The night of the election, when things were looking really bad, I started up a bath and cried. I sat there for a long, long time. The optimist in me was sure that we’d see at least a couple typically red states turn blue to show that they were not going to put up with Donald Trump. I did not expect to see my own state of Minnesota, the only state that was blue during the 1984 Reagan election, a light blue. It was so fucking close. That is horrifying and heartbreaking.
The next couple days I had a lot of difficulties keeping myself from spontaneously crying. I cried at work, I cried at home. But Twitter was getting me amped up. There are so many people there who are also upset and ready to put up a fight. So many people compiling helpful resources and actionable things you can do to help. It was exciting, but I also think I jumped into it too soon. Obviously, we should not ever stop fighting for equality and protecting the environment, and all sorts of other things that are more pressing now than ever. But perhaps I should have given myself more time. A number of days after the election, I had the thought, “It’s good that nobody can really tell I’m of Jewish descent by looking at me.” Let’s read that again. It’s good that nobody can really tell I’m of Jewish descent by looking at me. It stopped me in my tracks. Nobody should ever have to think anything like this in a supposedly free country. We have come too far.

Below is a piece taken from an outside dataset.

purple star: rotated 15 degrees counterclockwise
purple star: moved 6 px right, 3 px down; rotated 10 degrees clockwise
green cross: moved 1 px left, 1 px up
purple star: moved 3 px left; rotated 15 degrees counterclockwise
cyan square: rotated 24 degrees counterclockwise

After that, I could hardly get myself to do anything. And, to be honest, I’m still struggling. I genuinely don’t think I’ve experienced feelings similar to this since my father died. I’m not trying to be hyperbolic, I’m just trying to say that this despondency and hopelessness feels so much like grieving a loved one. I’m grieving the progress I thought we were making and I’m grieving all the potential steps backward our country could take and I’m grieving for the feeling of safety my friends and family have lost here.

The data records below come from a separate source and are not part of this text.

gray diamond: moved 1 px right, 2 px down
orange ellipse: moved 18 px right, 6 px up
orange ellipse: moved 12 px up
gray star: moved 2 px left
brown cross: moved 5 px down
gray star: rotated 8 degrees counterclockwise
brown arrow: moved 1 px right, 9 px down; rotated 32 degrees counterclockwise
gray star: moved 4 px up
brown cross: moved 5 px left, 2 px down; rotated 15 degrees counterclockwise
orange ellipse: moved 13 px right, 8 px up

I want to apologize to my readers for not being present and for not responding to comments. I read and appreciate them all. I want to apologize to publishers & authors who have given me copies of books to review. I haven’t read more than 50 pages in the past 3 weeks or so.
I had every intention of following along with the routines I had finally put in place for myself. Everything just sort of fell apart this month. I haven’t read, I haven’t written (sorry, NaNoWriMo), I haven’t exercised, I haven’t talked to you wonderful bookish people, I haven’t done many of the things that make me feel good and enrich my life. I’ve spent WAY too much time playing Animal Crossing (if you want to visit my town, hit me up). Now, I’m left to slowly rebuild everything I had made for myself, but now I have to navigate with some new priorities. I don’t know if I’m ready, but I want to be. I have some relatively big ideas and goals now. I’m beginning to realize what’s really important and what I’ll regret not doing in my lifetime. I’m just going to take it a day at a time, making sure to do something for myself and something for somebody else each day. It’s time to rebuild and go further.

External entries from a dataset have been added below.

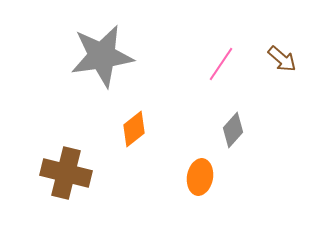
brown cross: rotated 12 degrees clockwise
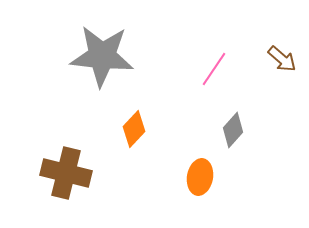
gray star: rotated 14 degrees clockwise
pink line: moved 7 px left, 5 px down
orange diamond: rotated 9 degrees counterclockwise
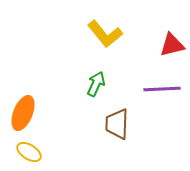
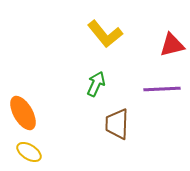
orange ellipse: rotated 52 degrees counterclockwise
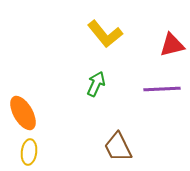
brown trapezoid: moved 1 px right, 23 px down; rotated 28 degrees counterclockwise
yellow ellipse: rotated 65 degrees clockwise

When people say, “Don’t just sit there, do something,” they’re urging you to act. But if the quality of your being is poor—if you don’t have enough peace, understanding, and equanimity, if you still have a lot of anger and worries—then your actions will also be poor. - Thich Nhat Hanh, "How To Sit"
I’m going to get myself back to a state of normalcy and health, but only to create a strong base within myself. I will never stop fighting. I refuse to let any of this be normal.